When investigating a Promise deletion issue it beneficial to have the logs of the Kratix operator open to see if any errors are being logged
kubectl -n kratix-platform-system logs <pod-name> -c manager | grep "controllers\.promise"
-
If the
kratix.io/delete-workflows
finalizer is not being removed, check to see whether the delete Workflow is failing and fix any issues preventing it from completing.kubectl -n kratix-platform-system get pods --selector kratix.io/promise-name=<promise-name> --selector kratix.io/work-action=delete
-
If the
kratix.io/workflows-cleanup
finalizer is not being removed, check to see whether the Workflows are failing to be deleted and manually cleanup any that are.kubectl -n kratix-platform-system get jobs --selector kratix.io/promise-name=<promise-name>
-
If the
kratix.io/resource-request-cleanup
finalizer is not being removed, check to see if the resource requests are failing to be deleted and resource requests are not delete for how to troubleshoot a resource request deletion failingkubectl get <resource-kind> -A
-
If the
kratix.io/dynamic-controller-dependant-resources-cleanup
finalizer is not being removed, check to see if any Kubernetes resources are failing to be deleted and try to manually clean up any remaining.kubectl get configmaps,roles,rolebindings,clusterroles,clusterrolebindings -A --selector kratix.io/promise-name=<promise-name>
-
If the
kratix.io/api-crd-cleanup
finalizer is not being removed, check to see whether the CRD is failing to be deleted and try to manually delete it.kubectl get crd --selector kratix.io/promise-name=<promise-name>
Workflow Pod isn't appearing
When a Workflow is scheduled, Kratix will create a pod to run the Workflow.

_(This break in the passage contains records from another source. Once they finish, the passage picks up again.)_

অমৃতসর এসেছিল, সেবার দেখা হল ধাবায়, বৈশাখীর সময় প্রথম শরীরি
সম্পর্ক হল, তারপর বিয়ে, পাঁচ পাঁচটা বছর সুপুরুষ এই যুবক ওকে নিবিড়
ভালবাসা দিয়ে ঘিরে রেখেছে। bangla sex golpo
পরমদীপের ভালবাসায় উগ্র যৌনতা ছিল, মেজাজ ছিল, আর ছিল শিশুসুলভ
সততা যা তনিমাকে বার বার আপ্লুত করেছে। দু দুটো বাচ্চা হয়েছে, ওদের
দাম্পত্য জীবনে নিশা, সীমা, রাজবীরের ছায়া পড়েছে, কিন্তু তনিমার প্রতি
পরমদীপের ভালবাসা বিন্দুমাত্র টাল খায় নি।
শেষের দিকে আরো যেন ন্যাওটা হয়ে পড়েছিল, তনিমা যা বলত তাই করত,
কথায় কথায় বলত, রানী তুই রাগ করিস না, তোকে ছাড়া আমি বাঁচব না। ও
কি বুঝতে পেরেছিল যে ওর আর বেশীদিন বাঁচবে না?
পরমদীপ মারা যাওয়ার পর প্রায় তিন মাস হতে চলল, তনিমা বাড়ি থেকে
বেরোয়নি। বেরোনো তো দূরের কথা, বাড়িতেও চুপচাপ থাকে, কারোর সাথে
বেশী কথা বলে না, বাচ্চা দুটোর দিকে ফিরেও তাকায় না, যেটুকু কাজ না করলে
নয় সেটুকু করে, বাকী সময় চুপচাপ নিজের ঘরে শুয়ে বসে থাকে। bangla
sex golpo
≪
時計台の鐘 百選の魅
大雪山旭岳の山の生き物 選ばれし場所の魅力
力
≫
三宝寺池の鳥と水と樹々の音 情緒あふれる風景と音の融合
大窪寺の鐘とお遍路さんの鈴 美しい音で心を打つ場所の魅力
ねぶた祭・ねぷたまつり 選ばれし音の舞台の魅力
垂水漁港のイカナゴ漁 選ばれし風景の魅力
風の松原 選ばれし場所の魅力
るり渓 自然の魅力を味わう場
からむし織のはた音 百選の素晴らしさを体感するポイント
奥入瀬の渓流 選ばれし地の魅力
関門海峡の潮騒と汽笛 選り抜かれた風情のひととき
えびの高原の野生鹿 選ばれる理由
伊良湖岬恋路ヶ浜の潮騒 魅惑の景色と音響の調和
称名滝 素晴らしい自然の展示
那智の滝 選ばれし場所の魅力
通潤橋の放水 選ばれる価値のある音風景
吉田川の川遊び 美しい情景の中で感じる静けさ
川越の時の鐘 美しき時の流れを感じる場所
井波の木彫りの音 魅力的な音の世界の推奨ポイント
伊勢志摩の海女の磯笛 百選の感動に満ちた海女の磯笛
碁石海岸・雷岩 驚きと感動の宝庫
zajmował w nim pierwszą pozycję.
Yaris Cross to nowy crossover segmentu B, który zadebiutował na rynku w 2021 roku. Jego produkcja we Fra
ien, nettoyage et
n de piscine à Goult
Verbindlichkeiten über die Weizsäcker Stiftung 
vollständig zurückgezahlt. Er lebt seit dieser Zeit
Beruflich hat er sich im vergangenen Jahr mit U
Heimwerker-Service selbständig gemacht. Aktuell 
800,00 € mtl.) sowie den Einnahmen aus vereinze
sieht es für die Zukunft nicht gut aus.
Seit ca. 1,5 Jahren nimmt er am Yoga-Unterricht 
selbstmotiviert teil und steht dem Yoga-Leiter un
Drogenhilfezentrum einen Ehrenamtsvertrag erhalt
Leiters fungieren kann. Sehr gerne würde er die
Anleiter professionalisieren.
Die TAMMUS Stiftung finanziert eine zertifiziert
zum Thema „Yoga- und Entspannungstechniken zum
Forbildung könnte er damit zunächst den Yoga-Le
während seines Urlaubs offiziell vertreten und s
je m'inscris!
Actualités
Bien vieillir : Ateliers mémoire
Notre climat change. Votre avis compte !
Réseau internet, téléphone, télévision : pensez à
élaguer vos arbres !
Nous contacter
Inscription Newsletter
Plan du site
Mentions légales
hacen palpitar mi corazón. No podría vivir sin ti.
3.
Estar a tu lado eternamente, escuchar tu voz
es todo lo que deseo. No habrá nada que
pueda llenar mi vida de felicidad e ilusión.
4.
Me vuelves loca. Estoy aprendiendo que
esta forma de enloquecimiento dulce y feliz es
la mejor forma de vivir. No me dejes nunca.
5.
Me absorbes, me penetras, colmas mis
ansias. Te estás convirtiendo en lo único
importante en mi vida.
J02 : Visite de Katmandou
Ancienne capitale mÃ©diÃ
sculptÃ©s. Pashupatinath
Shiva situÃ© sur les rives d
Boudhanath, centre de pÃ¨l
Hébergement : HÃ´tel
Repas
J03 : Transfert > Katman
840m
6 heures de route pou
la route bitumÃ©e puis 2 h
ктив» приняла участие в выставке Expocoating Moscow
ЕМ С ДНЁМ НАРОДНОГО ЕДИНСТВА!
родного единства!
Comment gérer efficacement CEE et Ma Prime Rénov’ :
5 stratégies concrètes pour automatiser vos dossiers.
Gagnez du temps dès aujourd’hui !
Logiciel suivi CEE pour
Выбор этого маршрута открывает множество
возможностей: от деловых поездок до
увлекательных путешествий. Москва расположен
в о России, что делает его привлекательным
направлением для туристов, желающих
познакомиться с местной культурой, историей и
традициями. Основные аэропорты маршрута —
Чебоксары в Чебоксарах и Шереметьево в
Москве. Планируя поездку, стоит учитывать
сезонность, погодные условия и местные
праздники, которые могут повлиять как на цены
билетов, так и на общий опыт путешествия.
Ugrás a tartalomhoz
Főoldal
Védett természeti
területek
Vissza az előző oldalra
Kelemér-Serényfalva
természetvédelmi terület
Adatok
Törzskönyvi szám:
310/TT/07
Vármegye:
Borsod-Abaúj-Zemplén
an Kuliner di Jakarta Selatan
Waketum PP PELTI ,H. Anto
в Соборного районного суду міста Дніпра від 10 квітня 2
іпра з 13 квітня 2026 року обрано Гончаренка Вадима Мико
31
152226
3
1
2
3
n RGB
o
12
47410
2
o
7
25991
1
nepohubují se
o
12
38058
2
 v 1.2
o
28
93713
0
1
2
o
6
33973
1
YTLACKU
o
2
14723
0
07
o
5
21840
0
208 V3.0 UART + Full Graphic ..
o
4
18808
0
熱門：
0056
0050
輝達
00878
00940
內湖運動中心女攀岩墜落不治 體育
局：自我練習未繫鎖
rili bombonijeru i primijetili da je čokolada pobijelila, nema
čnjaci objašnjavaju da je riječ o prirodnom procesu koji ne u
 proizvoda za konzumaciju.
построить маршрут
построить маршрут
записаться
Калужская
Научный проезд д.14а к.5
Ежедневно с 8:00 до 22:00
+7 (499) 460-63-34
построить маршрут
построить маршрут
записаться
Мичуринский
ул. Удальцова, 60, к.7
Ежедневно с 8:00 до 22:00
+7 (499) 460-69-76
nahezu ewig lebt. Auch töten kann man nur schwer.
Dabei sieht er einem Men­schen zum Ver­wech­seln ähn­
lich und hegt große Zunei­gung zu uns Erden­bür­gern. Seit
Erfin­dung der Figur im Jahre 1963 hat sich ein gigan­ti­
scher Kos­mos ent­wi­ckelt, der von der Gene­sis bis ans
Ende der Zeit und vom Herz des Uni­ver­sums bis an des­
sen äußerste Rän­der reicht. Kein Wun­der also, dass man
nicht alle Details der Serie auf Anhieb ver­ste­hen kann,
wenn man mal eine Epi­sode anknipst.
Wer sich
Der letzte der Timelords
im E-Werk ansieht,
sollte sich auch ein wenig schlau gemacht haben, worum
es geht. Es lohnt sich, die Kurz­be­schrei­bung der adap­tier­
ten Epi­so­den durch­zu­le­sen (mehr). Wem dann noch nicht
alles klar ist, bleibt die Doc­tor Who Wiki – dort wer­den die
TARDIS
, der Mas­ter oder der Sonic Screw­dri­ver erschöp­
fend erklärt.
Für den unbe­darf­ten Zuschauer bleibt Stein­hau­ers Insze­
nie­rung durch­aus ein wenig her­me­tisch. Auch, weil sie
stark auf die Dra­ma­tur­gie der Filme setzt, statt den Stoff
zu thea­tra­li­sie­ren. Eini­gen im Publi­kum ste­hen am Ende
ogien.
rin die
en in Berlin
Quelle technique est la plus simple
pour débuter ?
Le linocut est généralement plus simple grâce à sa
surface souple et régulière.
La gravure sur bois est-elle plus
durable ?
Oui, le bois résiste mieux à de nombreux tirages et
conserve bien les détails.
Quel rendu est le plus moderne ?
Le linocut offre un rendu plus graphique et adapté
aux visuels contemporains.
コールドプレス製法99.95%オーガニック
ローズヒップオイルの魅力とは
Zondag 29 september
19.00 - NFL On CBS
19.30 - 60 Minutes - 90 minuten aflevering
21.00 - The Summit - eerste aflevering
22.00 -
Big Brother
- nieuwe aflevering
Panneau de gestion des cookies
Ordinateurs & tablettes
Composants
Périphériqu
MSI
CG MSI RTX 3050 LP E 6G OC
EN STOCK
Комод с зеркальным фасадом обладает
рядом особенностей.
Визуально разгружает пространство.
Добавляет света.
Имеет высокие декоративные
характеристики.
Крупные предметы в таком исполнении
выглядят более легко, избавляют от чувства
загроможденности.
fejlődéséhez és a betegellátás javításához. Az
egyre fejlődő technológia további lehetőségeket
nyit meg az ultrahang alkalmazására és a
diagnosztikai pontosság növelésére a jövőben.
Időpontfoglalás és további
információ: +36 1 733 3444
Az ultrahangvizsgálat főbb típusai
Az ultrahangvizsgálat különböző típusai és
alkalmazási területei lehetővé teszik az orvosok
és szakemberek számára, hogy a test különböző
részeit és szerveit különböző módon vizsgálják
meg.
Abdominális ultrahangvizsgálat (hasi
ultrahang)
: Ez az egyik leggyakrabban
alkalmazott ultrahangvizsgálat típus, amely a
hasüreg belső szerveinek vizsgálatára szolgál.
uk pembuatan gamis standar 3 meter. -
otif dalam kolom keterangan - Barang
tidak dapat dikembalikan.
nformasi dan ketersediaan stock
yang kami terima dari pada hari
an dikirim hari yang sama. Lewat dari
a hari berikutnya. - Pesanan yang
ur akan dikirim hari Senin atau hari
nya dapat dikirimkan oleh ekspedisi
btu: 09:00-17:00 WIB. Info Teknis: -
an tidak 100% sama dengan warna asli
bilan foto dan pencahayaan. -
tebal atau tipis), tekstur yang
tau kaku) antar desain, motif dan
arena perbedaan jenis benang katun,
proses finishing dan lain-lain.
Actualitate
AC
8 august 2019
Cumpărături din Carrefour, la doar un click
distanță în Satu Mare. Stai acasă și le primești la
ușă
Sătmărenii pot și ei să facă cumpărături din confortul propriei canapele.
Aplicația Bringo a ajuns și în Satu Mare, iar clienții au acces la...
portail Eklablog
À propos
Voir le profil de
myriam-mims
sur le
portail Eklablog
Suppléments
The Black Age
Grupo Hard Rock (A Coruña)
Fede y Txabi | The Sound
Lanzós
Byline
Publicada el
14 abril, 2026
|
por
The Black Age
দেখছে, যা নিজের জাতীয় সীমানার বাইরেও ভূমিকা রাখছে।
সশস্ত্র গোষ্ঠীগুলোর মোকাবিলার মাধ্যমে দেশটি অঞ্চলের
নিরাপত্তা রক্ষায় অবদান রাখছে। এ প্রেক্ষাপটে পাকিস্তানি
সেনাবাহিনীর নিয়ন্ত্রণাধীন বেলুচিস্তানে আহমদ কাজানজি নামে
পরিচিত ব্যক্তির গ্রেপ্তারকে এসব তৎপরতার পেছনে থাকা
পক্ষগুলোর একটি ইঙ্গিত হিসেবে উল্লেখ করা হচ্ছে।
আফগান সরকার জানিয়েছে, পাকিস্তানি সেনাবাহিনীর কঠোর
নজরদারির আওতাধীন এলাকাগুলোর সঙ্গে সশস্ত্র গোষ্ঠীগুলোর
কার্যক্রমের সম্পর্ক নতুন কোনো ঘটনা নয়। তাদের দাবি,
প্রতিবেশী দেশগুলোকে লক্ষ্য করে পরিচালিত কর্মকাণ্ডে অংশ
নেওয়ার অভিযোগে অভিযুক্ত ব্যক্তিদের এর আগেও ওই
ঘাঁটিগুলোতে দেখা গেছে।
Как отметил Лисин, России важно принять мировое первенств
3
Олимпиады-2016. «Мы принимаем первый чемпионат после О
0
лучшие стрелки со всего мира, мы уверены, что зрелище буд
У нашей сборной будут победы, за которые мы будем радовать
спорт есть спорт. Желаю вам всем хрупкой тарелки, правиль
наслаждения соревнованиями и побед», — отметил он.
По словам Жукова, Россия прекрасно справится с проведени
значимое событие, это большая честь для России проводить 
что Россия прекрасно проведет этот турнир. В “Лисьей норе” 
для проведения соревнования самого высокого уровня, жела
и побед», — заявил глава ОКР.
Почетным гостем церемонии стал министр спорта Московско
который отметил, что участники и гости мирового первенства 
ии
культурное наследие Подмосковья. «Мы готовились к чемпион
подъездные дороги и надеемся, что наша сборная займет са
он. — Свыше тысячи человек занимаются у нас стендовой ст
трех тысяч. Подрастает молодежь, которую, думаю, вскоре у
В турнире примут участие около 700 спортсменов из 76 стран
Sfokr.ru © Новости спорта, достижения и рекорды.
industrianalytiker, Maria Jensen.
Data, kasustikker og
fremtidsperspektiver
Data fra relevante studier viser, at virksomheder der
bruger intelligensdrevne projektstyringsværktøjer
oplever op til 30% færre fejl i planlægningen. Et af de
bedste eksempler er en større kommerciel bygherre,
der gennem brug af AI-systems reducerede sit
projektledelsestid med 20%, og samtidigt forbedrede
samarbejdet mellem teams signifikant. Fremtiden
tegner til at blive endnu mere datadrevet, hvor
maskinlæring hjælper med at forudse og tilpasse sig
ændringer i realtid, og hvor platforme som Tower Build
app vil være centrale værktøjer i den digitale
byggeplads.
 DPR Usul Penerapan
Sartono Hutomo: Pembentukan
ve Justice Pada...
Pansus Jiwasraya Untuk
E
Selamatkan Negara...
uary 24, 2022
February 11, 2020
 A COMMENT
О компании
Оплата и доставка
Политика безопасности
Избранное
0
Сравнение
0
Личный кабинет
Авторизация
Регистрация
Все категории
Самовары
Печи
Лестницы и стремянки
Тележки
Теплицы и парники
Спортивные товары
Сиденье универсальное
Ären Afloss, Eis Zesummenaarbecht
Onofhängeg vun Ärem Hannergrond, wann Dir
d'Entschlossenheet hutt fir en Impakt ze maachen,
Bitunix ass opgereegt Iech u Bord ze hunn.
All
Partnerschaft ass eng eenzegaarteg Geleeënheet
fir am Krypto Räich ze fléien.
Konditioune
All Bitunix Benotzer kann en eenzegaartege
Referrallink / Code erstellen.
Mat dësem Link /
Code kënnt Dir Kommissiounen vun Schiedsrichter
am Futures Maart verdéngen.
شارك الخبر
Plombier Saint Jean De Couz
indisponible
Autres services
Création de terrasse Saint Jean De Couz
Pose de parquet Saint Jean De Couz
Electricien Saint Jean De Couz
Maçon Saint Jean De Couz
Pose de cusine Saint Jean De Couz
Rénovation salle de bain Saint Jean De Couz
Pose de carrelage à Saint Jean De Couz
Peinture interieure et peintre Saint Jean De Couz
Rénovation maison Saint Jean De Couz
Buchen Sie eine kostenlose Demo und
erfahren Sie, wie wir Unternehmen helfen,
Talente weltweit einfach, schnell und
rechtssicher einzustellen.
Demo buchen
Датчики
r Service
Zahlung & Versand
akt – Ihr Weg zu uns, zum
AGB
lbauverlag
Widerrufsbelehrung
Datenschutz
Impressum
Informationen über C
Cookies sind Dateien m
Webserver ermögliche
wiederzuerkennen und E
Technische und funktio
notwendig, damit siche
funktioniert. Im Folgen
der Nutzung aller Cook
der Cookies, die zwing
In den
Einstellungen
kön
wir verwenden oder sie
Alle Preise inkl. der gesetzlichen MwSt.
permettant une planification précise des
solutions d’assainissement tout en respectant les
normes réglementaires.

If the specification for the Workflow is invalid, Kratix will fail to create the Pod. Check the logs of the Kratix operator to see if there are any errors and fix the relating issues in the Workflow.
kubectl -n kratix-platform-system logs <pod-name> -c manager | grep <promise/resource name>
Workflow Pod stuck in CrashLoopBackOff
When a Workflow is scheduled, Kratix will create a pod to run the Workflow. If
the Pod fails Kubernetes will restart the pod. If the pod is failing multiple
times the pod will eventually go into CrashLoopBackoff
. In this scenario
Kratix will not try to reschedule the pod. You can force Kratix to reschedule a
new pod by triggering a manual
reconciliation
Workflow Pod doesn't have Kubernetes API access
A Workflow is, by default, given limited access to the Kubernetes API. You will see errors in the logs of the Workflow if it is trying to access the API without the correct permissions. To give the Workflow more access you need to create additional RBAC permissions. Check the documentation for how you can configure permissions for Workflows alongside some examples.